Deutsche Bank (XETRA: DBKGn.DE / NYSE: DB) announced today that it has completed the formal establishment of its Non-Core Operations Unit (NCOU). First announced as a part of the Bank’s Strategy 2015+ in September of this year, the Bank has finalized the NCOU’s governance structure, financial reporting and relationship with the core business divisions.
The NCOU was established in November 2012 and is fully operational. Assets identified for the NCOU segment (as per 30 September 2012) totalled EUR 122 billion, with a pro-forma Basel 3 risk-weighted asset (RWA) equivalent of EUR 125 billion.
The Bank also published today preliminary restated segmental financial data arising from the establishment of the NCOU and implementation of its new segment structure in its core business divisions. This includes a refinement of coverage costs between Corporate Banking & Securities (CB&S) and Global Transaction Banking (GTB). The reallocation of these costs resulted in EUR 83 million of additional costs for GTB in 2011 and a corresponding reduction in CB&S costs during that period, in each case as restated to reflect the new segment structure.

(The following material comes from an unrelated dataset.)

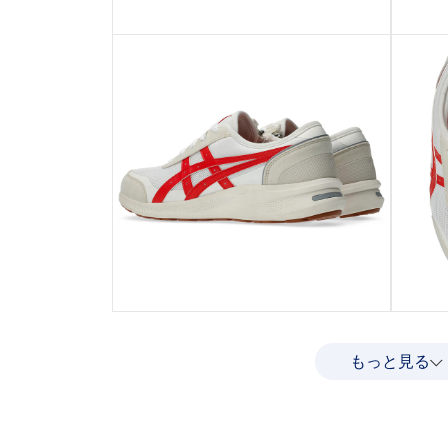
もっと見る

Implementation of the new segment structure also covered the newly integrated Asset & Wealth Management (AWM) division, which now includes the former CB&S passive and third-party alternative assets businesses such as exchange traded funds (ETFs). As of 30 September 2012, the former CB&S businesses that have been transferred into AWM comprised EUR 100 billion in assets under management. For 2011, these businesses generated EUR 723 million in net revenues and EUR 303 million in income before income taxes.
These changes are now reflected in the preliminary restated segment financial information published today. The changes were reflected in the Strategy 2015+ aspirations communicated in September.
The fourth quarter 2012 so far was characterized by a continued difficult macroeconomic environment with low volatility and by the usual seasonal slowdown. Despite this environment, we have achieved solid operational results in October and November across all our core businesses.
However, our 4Q2012 results will include a number of specific items, for example, the already announced costs-to-achieve for our Operational Excellence and Postbank integration programs, negative impacts from de-risking and valuation adjustments to certain of our assets as well as charges related to our GTB business activities in the Netherlands. Our year-end closing activities including impairment reviews and the review of provisioning levels, are still ongoing. However, we currently expect these specific items to have a significant negative impact on the Bank’s earnings in 4Q2012.
The Bank reaffirms the published targets of its capital roadmap, including a reduction in non-core assets to a Basel 3 RWA equivalent of approximately EUR 90 billion and a pro-forma Basel 3 Core Tier 1 ratio (fully loaded) of 7.2% at 1 January 2013 and of at least 8% by the end of the first quarter 2013.
This release contains forward-looking statements. Forward-looking statements are statements that are not historical facts; they include statements about our beliefs and expectations and the assumptions underlying them. These statements are based on plans, estimates and projections as they are currently available to the management of Deutsche Bank. Forward-looking statements therefore speak only as of the date they are made, and we undertake no obligation to update publicly any of them in light of new information or future events.
By their very nature, forward-looking statements involve risks and uncertainties. A number of important factors could therefore cause actual results to differ materially from those contained in any forward-looking statement. Such factors include the conditions in the financial markets in Germany, in Europe, in the United States and elsewhere from which we derive a substantial portion of our revenues and in which we hold a substantial portion of our assets, the development of asset prices and market volatility, potential defaults of borrowers or trading counterparties, the implementation of our strategic initiatives, the reliability of our risk management policies, procedures and methods, and other risks referenced in our filings with the U.S. Securities and Exchange Commission. Such factors are described in detail in our SEC Form 20-F of 20 March 2012 under the heading “Risk Factors.” Copies of this document are readily available upon request or can be downloaded from www.deutsche-bank.com/ir.